Hannover/Kreisau (epd). Der Kreisauer Kreis gehört zu den wichtigsten Gruppen im deutschen Widerstand gegen den Nationalsozialismus. Er vereinte unter anderen Sozialdemokraten, Gewerkschafter, Konservative und Theologen, die Pläne für ein Deutschland nach Ende des NS-Staates entwickelten. Zentrum der Gruppe war das Gut Kreisau (heute Krzyzowa) in Niederschlesien im heutigen Polen. Gutsbesitzer Helmuth James von Moltke (1907-1945) und sein Freund Peter Yorck von Wartenburg (1904-1944) waren ihre führenden Köpfe.
Zum bürgerlich-zivilen Widerstand des Kreisauer Kreis gehörten auch die Sozialdemokraten Carlo Mierendorff, Adolf Reichwein und Julius Leber, der Jesuitenpater Alfred Delp, der Diplomat Adam von Trott zu Solz und der evangelische Theologe und spätere Bundestagspräsident Eugen Gerstenmaier. Insgesamt umfasste die Gruppe rund 20 Personen und ebenso viele Sympathisanten und Mitwisser. Sie hofften auf einen Staatsstreich des Militärs oder fassten bereits die Niederlage Deutschlands im Krieg ins Auge. Einige Mitglieder wie Moltke lehnten ein Attentat auf Hitler ab. Andere unterhielten Verbindungen zur Widerstandsgruppe des 20. Juli um Claus Schenk Graf von Stauffenberg (1907-1944).
Von 1941 bis 1943 kam der Kreisauer Kreis zu drei zentralen Tagungen auf Gut Kreisau zusammen.
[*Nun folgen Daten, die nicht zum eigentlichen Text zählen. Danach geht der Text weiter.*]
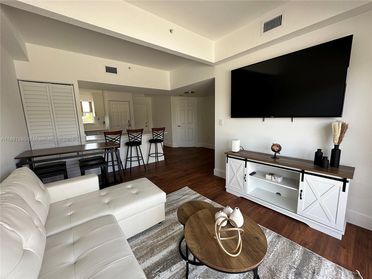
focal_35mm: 14
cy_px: 140
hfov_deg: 102.1
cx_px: 186
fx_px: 150
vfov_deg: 85.7
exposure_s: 1/99
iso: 50
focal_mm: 2.22
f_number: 2.2
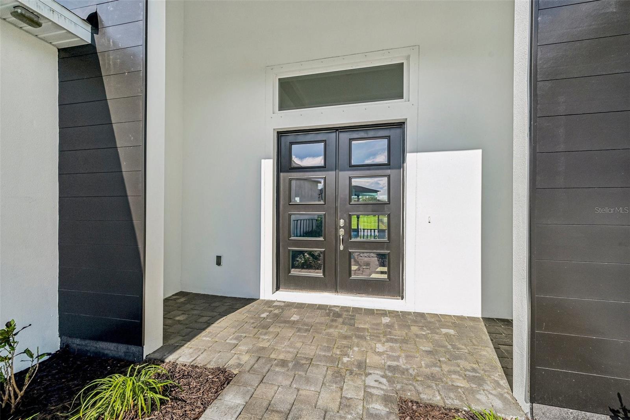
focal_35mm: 14
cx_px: 315
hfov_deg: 104.3
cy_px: 210
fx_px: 245
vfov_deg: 81.2
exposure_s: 1/1250
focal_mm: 14
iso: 400
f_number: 8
Seine Grundideen waren ein Ende nationaler Machtpolitik, ein geeintes Europa, Grundrechte für jeden Einzelnen und eine Neubegründung der Moral im Geiste des Christentums. Eine enge Verbindung von Staat und Kirche war Teil der Pläne. Nach der Verhaftung Moltkes im Januar 1944 löste sich die Gruppe praktisch auf. Einige ihrer Mitglieder wie Yorck, Wartenburg, Trott zu Solz, Leber und Delp wurden vom NS-Volksgerichtshof zum Tode verurteilt. Andere kamen mit dem Leben davon oder blieben unentdeckt.